** Work order **
Count the lines below with the string "machines" in them. Only the number should be given.

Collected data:
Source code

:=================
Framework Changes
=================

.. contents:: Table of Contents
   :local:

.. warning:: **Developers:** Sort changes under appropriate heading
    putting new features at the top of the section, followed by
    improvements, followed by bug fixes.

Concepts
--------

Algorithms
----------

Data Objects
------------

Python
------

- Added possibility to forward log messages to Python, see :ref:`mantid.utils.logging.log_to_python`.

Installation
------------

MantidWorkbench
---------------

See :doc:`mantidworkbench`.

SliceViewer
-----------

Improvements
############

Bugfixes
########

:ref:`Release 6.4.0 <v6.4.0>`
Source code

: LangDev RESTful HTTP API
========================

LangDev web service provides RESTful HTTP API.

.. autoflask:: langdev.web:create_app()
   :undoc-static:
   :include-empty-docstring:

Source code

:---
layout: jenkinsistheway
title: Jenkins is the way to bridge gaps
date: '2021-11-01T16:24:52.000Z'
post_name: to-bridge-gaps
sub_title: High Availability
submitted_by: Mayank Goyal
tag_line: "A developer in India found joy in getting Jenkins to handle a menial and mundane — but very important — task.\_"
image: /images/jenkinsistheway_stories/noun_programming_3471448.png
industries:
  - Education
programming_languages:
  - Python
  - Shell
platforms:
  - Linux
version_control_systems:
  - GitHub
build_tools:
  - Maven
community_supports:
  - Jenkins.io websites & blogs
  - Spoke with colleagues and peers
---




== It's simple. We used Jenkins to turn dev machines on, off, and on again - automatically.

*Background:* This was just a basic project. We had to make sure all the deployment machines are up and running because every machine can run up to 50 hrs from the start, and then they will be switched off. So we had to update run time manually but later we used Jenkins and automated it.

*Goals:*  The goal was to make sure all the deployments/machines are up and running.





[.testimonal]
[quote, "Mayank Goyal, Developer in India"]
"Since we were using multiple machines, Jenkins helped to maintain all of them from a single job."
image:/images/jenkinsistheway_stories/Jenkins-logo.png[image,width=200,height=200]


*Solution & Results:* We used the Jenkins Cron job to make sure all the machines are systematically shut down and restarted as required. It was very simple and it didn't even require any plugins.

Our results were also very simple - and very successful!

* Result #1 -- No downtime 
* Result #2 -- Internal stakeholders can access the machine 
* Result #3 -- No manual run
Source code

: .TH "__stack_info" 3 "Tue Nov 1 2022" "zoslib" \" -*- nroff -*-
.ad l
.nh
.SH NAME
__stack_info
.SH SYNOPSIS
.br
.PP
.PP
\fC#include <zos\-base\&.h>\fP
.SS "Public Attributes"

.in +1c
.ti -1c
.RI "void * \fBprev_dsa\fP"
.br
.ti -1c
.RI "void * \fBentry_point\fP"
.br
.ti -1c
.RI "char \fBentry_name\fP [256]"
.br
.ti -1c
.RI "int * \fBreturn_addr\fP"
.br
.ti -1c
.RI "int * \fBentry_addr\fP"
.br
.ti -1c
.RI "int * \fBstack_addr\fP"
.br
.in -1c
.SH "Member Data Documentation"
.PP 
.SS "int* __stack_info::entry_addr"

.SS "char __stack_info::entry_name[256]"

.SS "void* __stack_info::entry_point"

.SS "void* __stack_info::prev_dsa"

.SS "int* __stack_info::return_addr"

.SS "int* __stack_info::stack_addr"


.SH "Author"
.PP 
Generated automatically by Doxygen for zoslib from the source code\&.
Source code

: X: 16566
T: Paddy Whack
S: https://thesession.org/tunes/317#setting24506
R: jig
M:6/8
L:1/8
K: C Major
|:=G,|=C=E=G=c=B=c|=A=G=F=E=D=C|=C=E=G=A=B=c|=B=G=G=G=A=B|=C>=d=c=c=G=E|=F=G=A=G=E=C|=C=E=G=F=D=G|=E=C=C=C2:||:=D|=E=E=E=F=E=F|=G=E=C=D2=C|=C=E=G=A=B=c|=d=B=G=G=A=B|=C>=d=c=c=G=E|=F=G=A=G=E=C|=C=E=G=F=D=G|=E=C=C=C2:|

** Task result **
5